[WHAT IS BEING ASKED] From the first line to the last, reproduce the data exactly.

[RECORDED DATA]

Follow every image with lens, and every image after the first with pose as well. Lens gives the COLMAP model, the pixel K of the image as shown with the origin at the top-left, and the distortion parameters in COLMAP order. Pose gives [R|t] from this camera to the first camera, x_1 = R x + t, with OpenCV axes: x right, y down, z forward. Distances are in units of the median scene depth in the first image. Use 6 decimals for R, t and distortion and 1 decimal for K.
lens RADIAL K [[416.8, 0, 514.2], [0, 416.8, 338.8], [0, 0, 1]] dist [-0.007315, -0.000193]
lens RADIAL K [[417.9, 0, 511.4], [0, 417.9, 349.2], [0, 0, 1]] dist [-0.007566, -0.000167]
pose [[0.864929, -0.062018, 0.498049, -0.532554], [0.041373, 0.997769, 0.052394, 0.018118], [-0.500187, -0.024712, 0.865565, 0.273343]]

[REPLY]
Follow every image with lens, and every image after the first with pose as well. Lens gives the COLMAP model, the pixel K of the image as shown with the origin at the top-left, and the distortion parameters in COLMAP order. Pose gives [R|t] from this camera to the first camera, x_1 = R x + t, with OpenCV axes: x right, y down, z forward. Distances are in units of the median scene depth in the first image. Use 6 decimals for R, t and distortion and 1 decimal for K.
lens RADIAL K [[416.8, 0, 514.2], [0, 416.8, 338.8], [0, 0, 1]] dist [-0.007315, -0.000193]
lens RADIAL K [[417.9, 0, 511.4], [0, 417.9, 349.2], [0, 0, 1]] dist [-0.007566, -0.000167]
pose [[0.864929, -0.062018, 0.498049, -0.532554], [0.041373, 0.997769, 0.052394, 0.018118], [-0.500187, -0.024712, 0.865565, 0.273343]]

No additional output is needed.